>>>
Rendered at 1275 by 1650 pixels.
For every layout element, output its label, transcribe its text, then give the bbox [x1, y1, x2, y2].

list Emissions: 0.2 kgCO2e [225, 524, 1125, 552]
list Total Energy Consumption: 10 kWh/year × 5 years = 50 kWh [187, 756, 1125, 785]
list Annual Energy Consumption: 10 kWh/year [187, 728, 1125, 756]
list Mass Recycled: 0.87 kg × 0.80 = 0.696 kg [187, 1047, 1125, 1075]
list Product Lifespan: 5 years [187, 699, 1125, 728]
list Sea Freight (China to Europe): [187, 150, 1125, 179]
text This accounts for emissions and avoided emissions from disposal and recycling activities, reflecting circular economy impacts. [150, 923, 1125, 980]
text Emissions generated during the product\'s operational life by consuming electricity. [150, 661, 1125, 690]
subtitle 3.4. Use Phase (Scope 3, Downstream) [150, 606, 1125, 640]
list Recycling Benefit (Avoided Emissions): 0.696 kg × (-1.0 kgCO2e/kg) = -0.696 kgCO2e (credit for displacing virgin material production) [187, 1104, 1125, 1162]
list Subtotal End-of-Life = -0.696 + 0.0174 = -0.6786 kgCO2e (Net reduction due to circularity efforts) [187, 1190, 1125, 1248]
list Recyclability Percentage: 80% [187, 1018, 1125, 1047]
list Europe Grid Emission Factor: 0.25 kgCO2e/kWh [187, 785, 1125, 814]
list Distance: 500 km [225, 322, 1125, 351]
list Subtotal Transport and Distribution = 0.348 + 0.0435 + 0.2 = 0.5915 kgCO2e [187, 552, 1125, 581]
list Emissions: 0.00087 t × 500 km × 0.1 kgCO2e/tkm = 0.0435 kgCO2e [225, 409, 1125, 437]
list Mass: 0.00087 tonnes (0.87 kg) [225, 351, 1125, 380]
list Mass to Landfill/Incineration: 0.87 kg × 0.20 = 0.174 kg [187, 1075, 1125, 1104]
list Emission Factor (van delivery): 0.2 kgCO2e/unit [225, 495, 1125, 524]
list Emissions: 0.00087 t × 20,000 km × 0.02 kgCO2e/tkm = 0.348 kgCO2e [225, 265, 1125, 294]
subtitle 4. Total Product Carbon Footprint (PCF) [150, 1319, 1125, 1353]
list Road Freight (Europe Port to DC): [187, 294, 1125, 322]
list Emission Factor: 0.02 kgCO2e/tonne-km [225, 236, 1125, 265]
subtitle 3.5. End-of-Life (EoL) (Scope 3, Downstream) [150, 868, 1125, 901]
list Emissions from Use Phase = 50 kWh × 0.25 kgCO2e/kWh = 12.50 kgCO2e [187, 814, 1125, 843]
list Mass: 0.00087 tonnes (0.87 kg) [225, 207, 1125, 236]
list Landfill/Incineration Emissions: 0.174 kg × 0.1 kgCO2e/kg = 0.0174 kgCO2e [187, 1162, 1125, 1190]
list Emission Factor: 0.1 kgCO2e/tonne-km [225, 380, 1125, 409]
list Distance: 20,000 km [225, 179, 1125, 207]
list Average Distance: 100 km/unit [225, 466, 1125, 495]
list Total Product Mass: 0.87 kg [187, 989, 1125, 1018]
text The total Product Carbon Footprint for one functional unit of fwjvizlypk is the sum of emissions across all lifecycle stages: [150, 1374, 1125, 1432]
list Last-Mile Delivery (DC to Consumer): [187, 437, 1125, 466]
<<<
Görev tanımı:
Lütfen kayıtların başından "For every layout" ifadesini içeren satıra kadar olan satırları, iki uç da dahil, her satıra bir dize düşecek biçimde bir JSON listesine dönüştürün. Boş satırları listeye almayın.

Görevin çözümü:
[
  "Rendered at 1275 by 1650 pixels.",
  "For every layout element, output its label, transcribe its text, then give the bbox [x1, y1, x2, y2]."
]